I have lived on the shores of Great Slave Lake for basically my entire life. For me, learning about Great Slave Lake has been an important and eye-opening experience. Hopefully it is the first step toward understanding how valuable it is and how important it will be to conserve it as it continues to change with the underlying effects of climate change.
Nature United collaborated with partners from the Northern Youth Leadership and the Arctic Research Foundation to launch this program last October. During that one-week expedition, youth worked with scientists, hydrographers, technologists, conservationists, and professional mariners, gaining a new understanding about the daily routine that makes a successful voyage. It was a lesson that resonated well with this group of students.
With the small population here in the North, everyone must work together—just like on a ship. The kids were encouraged to think about what we were learning about on the voyage within the framework of their own interests and their community’s traditional knowledge. They recorded place-based observations and helped collect data for the scientific survey of the lake’s processes being studied on this research vessel.
Quote: Kira Young
The Depths of Climate Change
Working alongside oceanographer Dr. Eddy Carmack, students surveyed the extreme depths of Great Slave Lake. Large, cold lakes are valuable to understanding climate change in the north. Scientists study how a lake turns over and mixes, monitor the cycles of ice freezing and thawing, and measure the presence of dissolved organic carbon to learn about changes happening between the land and the water.
But the student-teacher relationship is not one-sided. The youth shared stories and legends of the lake and their knowledge of its behavior and ecology with the team of researchers, technicians and the Captain. This exchange of local and traditional knowledge proved that there is more than one way of knowing and observing the world.

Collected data
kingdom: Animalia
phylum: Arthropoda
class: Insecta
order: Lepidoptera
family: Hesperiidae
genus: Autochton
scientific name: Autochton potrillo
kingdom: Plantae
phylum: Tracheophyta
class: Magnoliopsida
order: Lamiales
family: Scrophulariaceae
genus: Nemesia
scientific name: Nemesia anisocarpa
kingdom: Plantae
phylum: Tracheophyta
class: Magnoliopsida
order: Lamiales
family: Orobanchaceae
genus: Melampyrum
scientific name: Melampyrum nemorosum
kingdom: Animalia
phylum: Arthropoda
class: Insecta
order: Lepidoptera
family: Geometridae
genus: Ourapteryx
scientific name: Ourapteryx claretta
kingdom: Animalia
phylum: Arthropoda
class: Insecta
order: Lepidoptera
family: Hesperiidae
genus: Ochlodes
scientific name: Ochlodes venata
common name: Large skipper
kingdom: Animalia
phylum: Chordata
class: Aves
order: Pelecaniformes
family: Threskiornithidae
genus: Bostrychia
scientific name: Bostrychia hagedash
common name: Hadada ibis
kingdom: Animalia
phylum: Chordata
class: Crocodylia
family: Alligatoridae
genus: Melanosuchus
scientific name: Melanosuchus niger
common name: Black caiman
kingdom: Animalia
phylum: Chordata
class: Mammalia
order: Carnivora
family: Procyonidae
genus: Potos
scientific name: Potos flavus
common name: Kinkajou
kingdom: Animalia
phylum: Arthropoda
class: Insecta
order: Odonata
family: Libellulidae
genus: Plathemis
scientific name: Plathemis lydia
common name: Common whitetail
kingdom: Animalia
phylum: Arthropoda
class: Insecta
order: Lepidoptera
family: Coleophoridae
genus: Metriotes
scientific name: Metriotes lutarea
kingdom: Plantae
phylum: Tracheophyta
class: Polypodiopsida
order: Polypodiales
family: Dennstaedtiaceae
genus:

• _Prompt 1_:
Answer these questions from the Great Slave Lake text:
(a) Which two partners did Nature United work with to launch the program?
(b) How long did the expedition last?
(c) Which oceanographer did the students work alongside?
• _Prompt 2_: Proceed with the Great Slave Lake text, picking up after its final sentence.
These records have no connection to the Great Slave Lake text.

• _Expected answer 1_:
(a) The Northern Youth Leadership and the Arctic Research Foundation.
(b) One week.
(c) Dr. Eddy Carmack.

• _Expected answer 2_:
These experiences expose young people to stewardship jobs where on-the-land knowledge is critical; they become singular touchstones for the students to further their education in new and unforeseen ways that benefit themselves, their culture, and their communities. This is incredibly important in Łutsël K’é, where the First Nation is responsible for co-governance of Thaidene Nëné—a 6.5-million-acre protected area. The intergenerational transfer of knowledge that occurs through Emerging Leaders programs like this one ensures that Łutsël K’é Dene First Nation's rights and responsibilities in the management of Thaidene Nëné be recognized and exercised into the future. That is why Nature United will continue to support regional, community-led youth programs in the Northwest Territories and elsewhere.
Now, in light of the COVID-19 crisis, this community-led approach to support emerging youth leadership is more important than ever to ensure lasting success, with resilient adult leaders of the future. With a small population, and 33 remote communities, the Northwest Territories has taken bold steps to contain the virus. And small communities across the territory, like Łutsël K’é, continue to balance safety with ongoing priorities. Decisions about how and when programs like the one onboard the Nahidik move forward will be informed by the communities themselves.
The experience onboard the Nahidik is a deep dive on the importance of multiple ways of knowing and how that varying expertise, those different skills, can work together to run a research vessel—and perhaps someday something even larger.